La carátula desvanecida de un libro suscitó mi atención: Un hombre sentado al escritorio leía tomando su monóculo. Una luz mortecina y amarillenta perfilaba tras él, su figura inmóvil. Las hojas del libro estaban casi amarronadas y diminutos agujeros perforaban las esquinas en la totalidad del volumen. Al abrirlo, un objeto reseco con tonos apenas visibles escapó de él: era una pequeña flor que tal vez hubiese colmado deseos de amor pasando con ese recuerdo a la posteridad. Una dedicatoria acariciaba la introducción: “Para la dueña de mis pensamientos a quien le rindo todos mis respetos y a quien brindo este presente, esperando que la señora de mis sueños no se sienta ofendida”

El libro narraba una historia de amor intenso. Sus personajes ataviados en sedas y polainas, enmarcados en una ética muy lejana donde reinaba el romanticismo. Narraba el entusiasmo por la lírica, la poesía y la literatura, modelando actitudes y lenguaje. Las parejas viajaban en volantas acompañadas por los esclavos que se rendían solícitos a sus requerimientos. Los principales personajes de la trama, concurrían a ocasionales picnic, donde la naturaleza brindaba todo su esplendor. Los padres habían convenido para ellos destinos en una posible unión.

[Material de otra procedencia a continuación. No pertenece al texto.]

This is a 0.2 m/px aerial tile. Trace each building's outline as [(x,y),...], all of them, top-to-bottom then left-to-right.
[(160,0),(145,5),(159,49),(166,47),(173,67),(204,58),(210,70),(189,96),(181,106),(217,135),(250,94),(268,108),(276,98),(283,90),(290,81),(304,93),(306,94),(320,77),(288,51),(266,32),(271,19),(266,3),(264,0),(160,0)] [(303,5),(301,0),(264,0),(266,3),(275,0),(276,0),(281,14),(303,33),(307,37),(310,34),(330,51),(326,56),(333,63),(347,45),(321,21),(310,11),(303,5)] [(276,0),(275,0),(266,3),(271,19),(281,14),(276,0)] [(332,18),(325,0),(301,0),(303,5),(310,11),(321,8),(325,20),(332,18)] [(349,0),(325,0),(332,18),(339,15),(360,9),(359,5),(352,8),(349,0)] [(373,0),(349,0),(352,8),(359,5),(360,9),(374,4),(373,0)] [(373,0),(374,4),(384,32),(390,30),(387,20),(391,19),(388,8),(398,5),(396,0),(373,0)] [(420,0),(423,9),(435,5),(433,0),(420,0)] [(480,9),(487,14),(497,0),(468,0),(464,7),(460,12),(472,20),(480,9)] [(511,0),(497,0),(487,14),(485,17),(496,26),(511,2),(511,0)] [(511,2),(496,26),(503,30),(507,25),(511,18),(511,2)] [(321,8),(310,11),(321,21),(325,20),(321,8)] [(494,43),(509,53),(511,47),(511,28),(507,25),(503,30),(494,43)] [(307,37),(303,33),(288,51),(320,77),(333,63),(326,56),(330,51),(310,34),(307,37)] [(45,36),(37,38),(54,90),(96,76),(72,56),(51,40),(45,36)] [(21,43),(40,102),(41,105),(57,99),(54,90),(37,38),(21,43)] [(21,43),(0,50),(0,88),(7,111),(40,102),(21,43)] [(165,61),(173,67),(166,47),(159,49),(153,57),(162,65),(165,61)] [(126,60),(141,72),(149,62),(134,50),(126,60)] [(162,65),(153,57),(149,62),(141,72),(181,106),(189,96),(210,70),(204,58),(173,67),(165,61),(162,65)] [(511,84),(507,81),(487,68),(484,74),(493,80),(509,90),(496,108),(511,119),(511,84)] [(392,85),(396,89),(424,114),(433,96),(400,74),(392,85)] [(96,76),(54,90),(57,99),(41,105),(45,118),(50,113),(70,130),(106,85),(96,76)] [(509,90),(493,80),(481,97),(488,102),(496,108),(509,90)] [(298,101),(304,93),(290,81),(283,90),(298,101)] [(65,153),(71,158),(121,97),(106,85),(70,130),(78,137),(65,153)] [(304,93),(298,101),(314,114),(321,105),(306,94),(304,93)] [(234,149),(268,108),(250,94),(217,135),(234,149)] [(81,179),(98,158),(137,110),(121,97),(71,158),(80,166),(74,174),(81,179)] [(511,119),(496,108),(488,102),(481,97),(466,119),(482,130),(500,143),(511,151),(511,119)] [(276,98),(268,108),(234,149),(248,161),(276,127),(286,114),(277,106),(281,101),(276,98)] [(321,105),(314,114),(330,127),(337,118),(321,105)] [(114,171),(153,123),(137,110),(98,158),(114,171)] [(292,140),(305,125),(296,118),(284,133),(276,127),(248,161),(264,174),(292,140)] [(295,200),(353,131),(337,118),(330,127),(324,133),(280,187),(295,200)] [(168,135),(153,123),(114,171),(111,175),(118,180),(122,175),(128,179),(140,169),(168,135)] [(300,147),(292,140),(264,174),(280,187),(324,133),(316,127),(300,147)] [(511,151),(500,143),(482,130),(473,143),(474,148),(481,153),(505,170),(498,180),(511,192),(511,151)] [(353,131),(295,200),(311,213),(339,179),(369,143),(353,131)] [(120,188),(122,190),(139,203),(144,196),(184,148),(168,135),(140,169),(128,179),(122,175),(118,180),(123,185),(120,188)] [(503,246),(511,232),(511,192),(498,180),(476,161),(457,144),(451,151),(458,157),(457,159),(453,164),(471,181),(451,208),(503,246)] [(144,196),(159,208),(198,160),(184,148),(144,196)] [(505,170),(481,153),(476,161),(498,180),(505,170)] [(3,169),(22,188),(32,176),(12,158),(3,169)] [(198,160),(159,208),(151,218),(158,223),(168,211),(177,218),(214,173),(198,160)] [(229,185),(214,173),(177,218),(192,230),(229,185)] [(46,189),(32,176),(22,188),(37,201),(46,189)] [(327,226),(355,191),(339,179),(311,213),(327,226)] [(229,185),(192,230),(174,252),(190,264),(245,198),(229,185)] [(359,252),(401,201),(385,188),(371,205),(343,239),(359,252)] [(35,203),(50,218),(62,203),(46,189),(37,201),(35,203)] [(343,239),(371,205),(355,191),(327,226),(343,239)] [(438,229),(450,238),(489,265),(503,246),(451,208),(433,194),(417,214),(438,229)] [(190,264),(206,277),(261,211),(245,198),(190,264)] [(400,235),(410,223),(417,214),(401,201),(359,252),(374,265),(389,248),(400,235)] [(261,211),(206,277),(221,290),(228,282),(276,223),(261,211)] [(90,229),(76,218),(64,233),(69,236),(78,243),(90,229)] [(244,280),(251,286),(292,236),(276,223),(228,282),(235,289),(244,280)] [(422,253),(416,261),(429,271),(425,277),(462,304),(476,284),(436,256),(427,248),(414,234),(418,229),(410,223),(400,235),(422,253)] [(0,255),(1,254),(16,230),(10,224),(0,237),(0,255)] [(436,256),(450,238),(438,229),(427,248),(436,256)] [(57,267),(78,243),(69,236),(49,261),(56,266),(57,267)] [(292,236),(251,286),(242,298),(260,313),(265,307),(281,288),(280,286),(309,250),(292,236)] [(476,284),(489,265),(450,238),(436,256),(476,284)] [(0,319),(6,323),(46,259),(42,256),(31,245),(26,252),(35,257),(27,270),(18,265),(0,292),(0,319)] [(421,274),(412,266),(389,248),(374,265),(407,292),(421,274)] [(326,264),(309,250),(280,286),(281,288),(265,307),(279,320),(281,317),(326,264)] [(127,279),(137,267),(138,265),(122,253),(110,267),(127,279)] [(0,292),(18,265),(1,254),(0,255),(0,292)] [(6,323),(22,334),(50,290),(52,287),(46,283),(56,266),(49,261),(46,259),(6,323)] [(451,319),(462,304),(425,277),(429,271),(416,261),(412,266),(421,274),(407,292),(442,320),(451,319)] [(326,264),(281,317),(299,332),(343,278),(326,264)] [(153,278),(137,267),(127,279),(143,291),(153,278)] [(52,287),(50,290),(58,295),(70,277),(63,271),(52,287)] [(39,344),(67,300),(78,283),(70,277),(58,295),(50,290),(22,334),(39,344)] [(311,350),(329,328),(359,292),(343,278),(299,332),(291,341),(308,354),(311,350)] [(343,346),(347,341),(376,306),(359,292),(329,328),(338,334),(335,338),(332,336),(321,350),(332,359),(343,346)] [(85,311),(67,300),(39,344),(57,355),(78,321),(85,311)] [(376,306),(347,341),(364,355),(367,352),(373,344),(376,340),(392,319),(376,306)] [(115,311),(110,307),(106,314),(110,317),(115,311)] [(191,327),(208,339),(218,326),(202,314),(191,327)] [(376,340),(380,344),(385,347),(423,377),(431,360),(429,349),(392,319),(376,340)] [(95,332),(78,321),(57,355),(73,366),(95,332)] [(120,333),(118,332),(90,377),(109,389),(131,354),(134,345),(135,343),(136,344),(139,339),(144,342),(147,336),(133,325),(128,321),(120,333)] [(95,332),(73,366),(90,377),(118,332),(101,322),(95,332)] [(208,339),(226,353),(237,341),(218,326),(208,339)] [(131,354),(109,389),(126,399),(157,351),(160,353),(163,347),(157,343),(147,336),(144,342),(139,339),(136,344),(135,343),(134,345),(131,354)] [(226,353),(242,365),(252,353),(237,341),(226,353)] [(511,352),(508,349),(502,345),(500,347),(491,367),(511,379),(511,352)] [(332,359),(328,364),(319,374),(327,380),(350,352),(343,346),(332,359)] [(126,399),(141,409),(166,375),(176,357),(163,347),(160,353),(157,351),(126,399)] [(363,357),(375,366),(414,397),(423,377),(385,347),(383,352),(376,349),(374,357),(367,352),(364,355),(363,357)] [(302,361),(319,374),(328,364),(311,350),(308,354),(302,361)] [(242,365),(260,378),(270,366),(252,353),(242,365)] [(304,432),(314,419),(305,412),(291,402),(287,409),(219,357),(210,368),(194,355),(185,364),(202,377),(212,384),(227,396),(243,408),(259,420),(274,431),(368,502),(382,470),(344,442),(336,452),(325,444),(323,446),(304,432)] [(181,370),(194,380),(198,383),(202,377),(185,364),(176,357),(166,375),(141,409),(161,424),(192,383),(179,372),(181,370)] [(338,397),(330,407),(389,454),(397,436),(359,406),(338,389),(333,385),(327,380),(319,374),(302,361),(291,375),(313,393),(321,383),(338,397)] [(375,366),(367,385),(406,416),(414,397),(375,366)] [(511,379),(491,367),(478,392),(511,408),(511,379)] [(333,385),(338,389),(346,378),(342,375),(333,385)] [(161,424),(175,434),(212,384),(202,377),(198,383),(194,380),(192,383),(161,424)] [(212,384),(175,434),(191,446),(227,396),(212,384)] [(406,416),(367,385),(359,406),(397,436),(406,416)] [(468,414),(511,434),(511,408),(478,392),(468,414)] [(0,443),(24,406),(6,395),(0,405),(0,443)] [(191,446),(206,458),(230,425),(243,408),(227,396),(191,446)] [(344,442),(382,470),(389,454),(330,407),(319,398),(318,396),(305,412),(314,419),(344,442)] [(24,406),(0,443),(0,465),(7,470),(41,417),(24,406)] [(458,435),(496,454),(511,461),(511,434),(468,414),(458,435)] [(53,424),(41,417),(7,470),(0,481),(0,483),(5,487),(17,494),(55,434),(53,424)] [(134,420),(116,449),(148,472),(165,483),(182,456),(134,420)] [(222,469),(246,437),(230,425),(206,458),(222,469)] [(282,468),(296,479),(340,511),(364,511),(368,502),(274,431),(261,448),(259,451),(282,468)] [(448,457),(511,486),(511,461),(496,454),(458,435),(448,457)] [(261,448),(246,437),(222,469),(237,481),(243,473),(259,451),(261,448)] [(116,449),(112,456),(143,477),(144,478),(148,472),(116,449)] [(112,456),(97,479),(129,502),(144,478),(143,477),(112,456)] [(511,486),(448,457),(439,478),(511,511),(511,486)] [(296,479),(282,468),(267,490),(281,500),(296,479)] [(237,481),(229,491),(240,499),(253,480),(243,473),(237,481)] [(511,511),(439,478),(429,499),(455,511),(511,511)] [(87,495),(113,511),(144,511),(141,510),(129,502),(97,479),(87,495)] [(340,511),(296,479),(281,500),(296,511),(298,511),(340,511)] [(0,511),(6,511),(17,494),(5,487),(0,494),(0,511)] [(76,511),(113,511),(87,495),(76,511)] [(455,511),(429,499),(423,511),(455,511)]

Esa época había pertenecido a personas ya inexistentes  de las cuales no podía tener más referencias. Solo el arcón las contenía con un espíritu de delicado romanticismo que fue desapareciendo lentamente al paso de nuevas formas de vida y marcado inicialmente por la Revolución Industrial a fines del siglo XVIII. Un acontecimiento importante de la historia del mundo, iniciado principalmente por Francia, Alemania e Inglaterra, multiplicando bienes y servicios. Esto cerró una instancia diferente de la vida y costumbres de una generación. Del mismo modo cerré yo el libro. El señor del monóculo lo dejó sobre el escritorio y con los ojos entrecerrados apoyó su cabeza sobe el respaldo del sillón. 
Coloqué el libro en su refugio y escapé del pasado, dejándolo a quien le pertenecía.